Where’s the market going in 2019? Stay ahead of the game…


It’s been a long time since we’ve had a recession. This would seem like a good thing if it weren’t about to end. In fact, it’s possible that policies designed to protect our economy all these years may have actually laid a crumbly foundation for future downfall.

In the past few years, we’ve seen:

  • The banking royal commission identify bank lending excesses and dodgy practices
  • The end of the mining boom and the global financial crisis (GFC)
  • Foreign investment, low interest rates and favourable tax laws

These factors combined to create a prosperous property bubble, where people believed that money was in houses and banks were looser than ever before in lending us the cash to invest.

Is that bubble popped? And if the banks are clamped down by regulatory superpowers, will enough people have access to money for a deposit?

It seems that the pendulum could swing far the other way, creating difficult conditions for new homebuyers, particularly those looking to buy in hotspot urban areas. A weak growth in wages could make this situation even worse. After all, if people spend less money, that will have a negative effect on the economy with people spending less money.

Talk of a property downturn has been in the works for a while now, but new research is also identifying other factors that will shape the market in 2019.

Read on to discover where the property market is predicted to go this year, and how to stay ahead of the game.

Interest rates are predicted to stay low

Many economists have anticipated an interest rate cut, which is great for borrowers.

Yet this is only one on a list of positives that much of the media ignores.

For example, our economy is said to be running at a fine speed and the jobs market is still relatively stable.

But it’s tighter credit conditions and a climate of fear in the wake of the royal commission that could contribute to a property slump.

In response to that future possibility, new treasurer Josh Frydenberg has called on banks to loosen up.

Whether they heed that call seriously or not, only time will tell.
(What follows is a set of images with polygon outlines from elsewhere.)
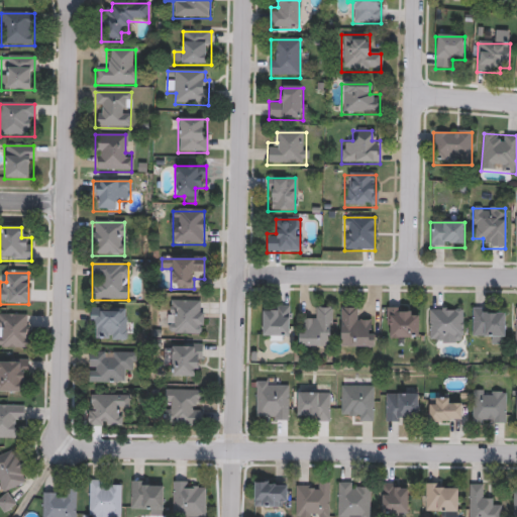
[(167,301),(203,301),(203,335),(167,335),(167,301)]
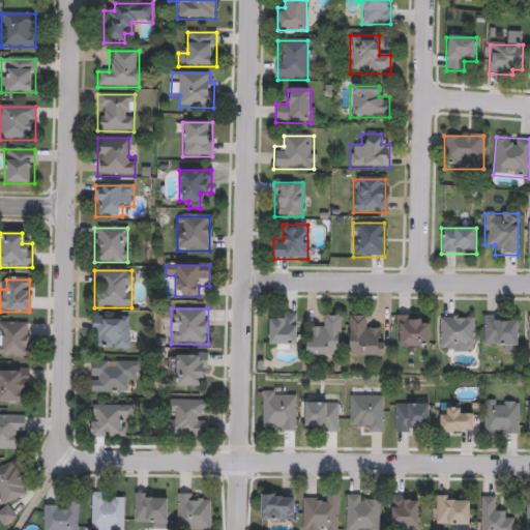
[(268,350),(268,315),(296,315),(296,350),(268,350)]
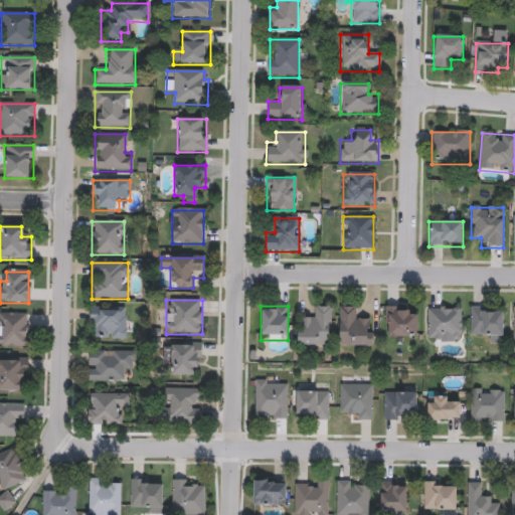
[(125,340),(90,340),(90,308),(125,308),(125,340)]
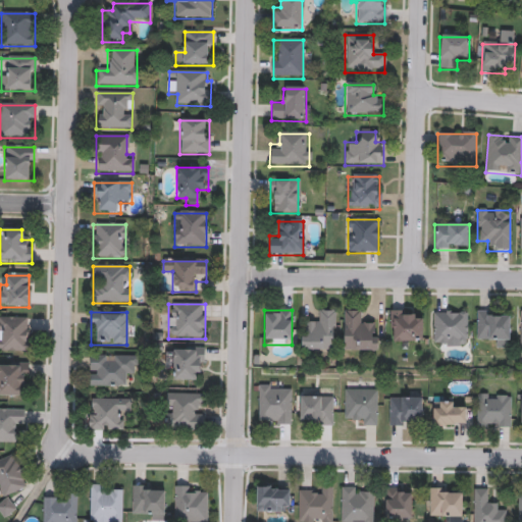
[(334,312),(334,351),(301,351),(301,322),(313,322),(313,312),(334,312)]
Different opinions on big city growth

Major cities Sydney and Melbourne are predicted to drag down the median house price. Why are houses in the cities falling faster than in regional areas? City properties have a much higher price appreciation. But first home buyers and steady population growth could help to slow the decline.

So it might not be all doom and gloom, as they say.

Finance analyst Martin North says, “areas dominated by investors have seen the biggest price falls because they’ve been targeted by the regulator for financial stability reasons”.

“If the property price slump is a response to regulation changes”, he says, “then it’s not an indication of some sort of fundamental imbalance in the housing market that gives you the more catastrophic outcomes that people tend to worry about”.

Research group CoreLogic has said that it’s not expecting a property crash, but rather a spate of new apartments to come onto the market in Sydney and Melbourne this year.

But the group concludes that increasing migration and improving affordability will be needed to help support the market.

What about other cities and the states?

Regional areas in New South Wales – aside from idyllic coastal retreats – are expected to do worse than those in Victoria.

Values are expected to push higher during the year for regional Victorians, due to strong population growth and better affordability.

We could see increased interstate migration in Brisbane, the Gold Coast and the Sunshine Coast but regional Queensland is predicted by some to be ‘mixed.’ There are still hard-hit mining areas yet to fully recover.

Adelaide’s housing market, regional South Australia, Tasmania and Canberra are all set to see moderate to excellent growth.
Lots of people are continuing to leave Western Australia, which isn’t great for their property market. But Perth’s housing market is expected to bottom-out this year as the economy improves.

And so, timing is everything.

Finally, Darwin has been considered “the most affordable capital city housing market”. If you’re a bargain-hunter investor, this could be the perfect city to start looking.

However, Darwin doesn’t have a whole lot of job-creating industries at the moment so economic conditions could render the future of property prices uncertain. It’s best to do as much research as you can before making a leap into unknown territory.

All in all, it seems like it’s going to be a tumultuous year. But there are also plenty of positives on the horizon, so don’t let the naysayers get you down.When it comes to the property market, just like anything in life…you’ve got to be in it to win it!